Have you taken a look in your spam folder recently? Perhaps you should. You really might get a kick out of what you find there. I happen to get a lot of spam. I'm not sure why. I don't go to pornographic web sites. I know that's what you're thinking, so let's just nip that one in the bud, shall we? But seriously, I get a lot of spam, and some of it is just ridiculous. I used to get these messages about growing giant blueberries. I never opened them, obviously, because who knows what kind of computer-destroying or identity-stealing viruses might have awaited me inside?
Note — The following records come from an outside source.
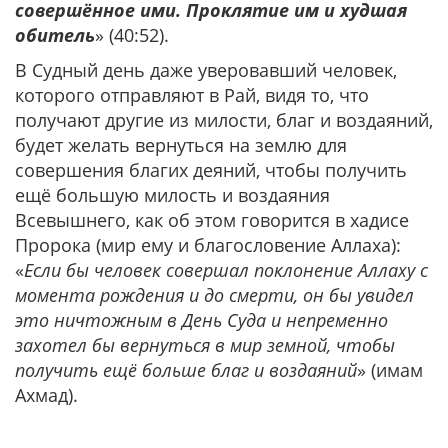
совершённое ими. Проклятие им и худшая
обитель
» (40:52).
В Судный день даже уверовавший человек,
которого отправляют в Рай, видя то, что
получают другие из милости, благ и воздаяний,
будет желать вернуться на землю для
совершения благих деяний, чтобы получить
ещё большую милость и воздаяния
Всевышнего, как об этом говорится в хадисе
Пророка (мир ему и благословение Аллаха):
«
Если бы человек совершал поклонение Аллаху с
момента рождения и до смерти, он бы увидел
это ничтожным в День Суда и непременно
захотел бы вернуться в мир земной, чтобы
получить ещё больше благ и воздаяний
» (имам
Ахмад).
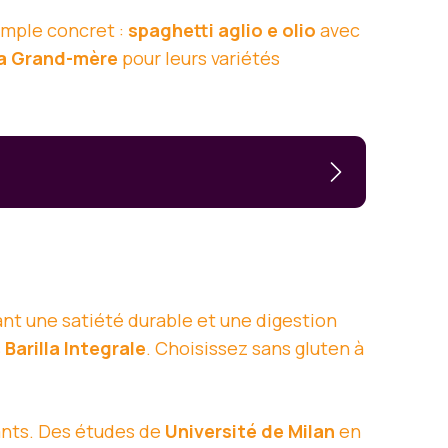
emple concret :
spaghetti aglio e olio
avec
a Grand-mère
pour leurs variétés
ant une satiété durable et une digestion
s
Barilla Integrale
. Choisissez sans gluten à
ants. Des études de
Université de Milan
en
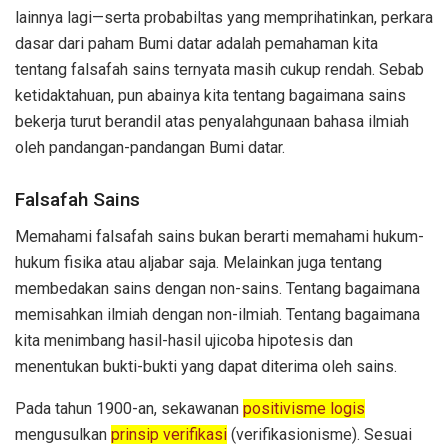
lainnya lagi—serta probabiltas yang memprihatinkan, perkara
dasar dari paham Bumi datar adalah pemahaman kita
tentang falsafah sains ternyata masih cukup rendah. Sebab
ketidaktahuan, pun abainya kita tentang bagaimana sains
bekerja turut berandil atas penyalahgunaan bahasa ilmiah
oleh pandangan-pandangan Bumi datar.
Falsafah Sains
Memahami falsafah sains bukan berarti memahami hukum-
hukum fisika atau aljabar saja. Melainkan juga tentang
membedakan sains dengan non-sains. Tentang bagaimana
memisahkan ilmiah dengan non-ilmiah. Tentang bagaimana
kita menimbang hasil-hasil ujicoba hipotesis dan
menentukan bukti-bukti yang dapat diterima oleh sains.
Pada tahun 1900-an, sekawanan
positivisme logis
mengusulkan
prinsip verifikasi
(verifikasionisme). Sesuai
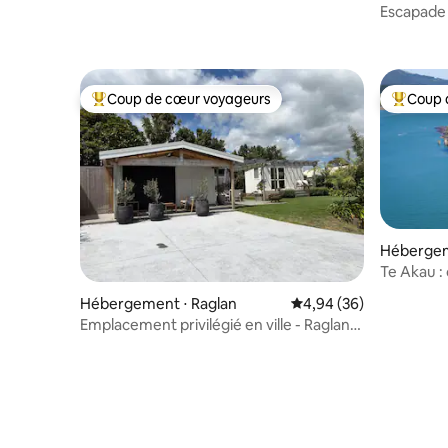
Manu Bay
Escapade 
Coup de cœur voyageurs
Coup 
Coups de cœur voyageurs les plus appréciés
Coups de
Hébergem
Te Akau : 
Hébergement ⋅ Raglan
Évaluation moyenne sur
4,94 (36)
Emplacement privilégié en ville - Raglan
Harbourside Hutch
But I could tell from the subject line what the message was about, because it would say "Grow Giant Blueberries" or "Increase the Size of your Blueberries Tenfold!" or some other ludicrous thing. Who the hell is trying to grow giant blueberries? Well, apparently someone. I mean, how else do they get that "World's Largest Blueberry" and similar attractions? I don't know if there really is a world's largest blueberry. I mean, obviously, there is, somewhere, but I'm not sure if it is an attraction. But you get the picture.
Anyway, I can understand why blueberries and male enhancement drugs end up in my spam folder...but why do messages from myself? That's right. I email myself a message...from myself...and it ends up in my spam folder. And not at the top either, sometimes. It quite often ends up a few items down in the folder. How's that work? My spam filter is evidently pretty strict, seeing as it catches not only spam, but also messages that could not possibly be spam. Way to go, email. I have Yahoo mail. I've heard Gmail has better spam filters, so that messages about giant blueberries and giant sex organs will not end up anywhere, not even in your spam folder. However, when I attempted to open a Gmail account, and succeeded, I elected to have email forwarding from my Yahoo account, and the forwarding stopped after a little while and has not resumed since. This is probably somehow my fault, but until I figure out how, I will not admit it. And I know Gmail is part of Google, which runs this blog, but I have to be honest with my readers here. I hope that once I do get my Gmail account up and running, I will not be receiving messages about how to grow radishes that will break free of their roots and form a mafia to take out unwanted pests and neighbors. Although that would be far more interesting than giant blueberries or penile enlargements. Or penile enlargements for your giant blueberries. Why do your blueberries have penises? What are you asking me for? How should I know?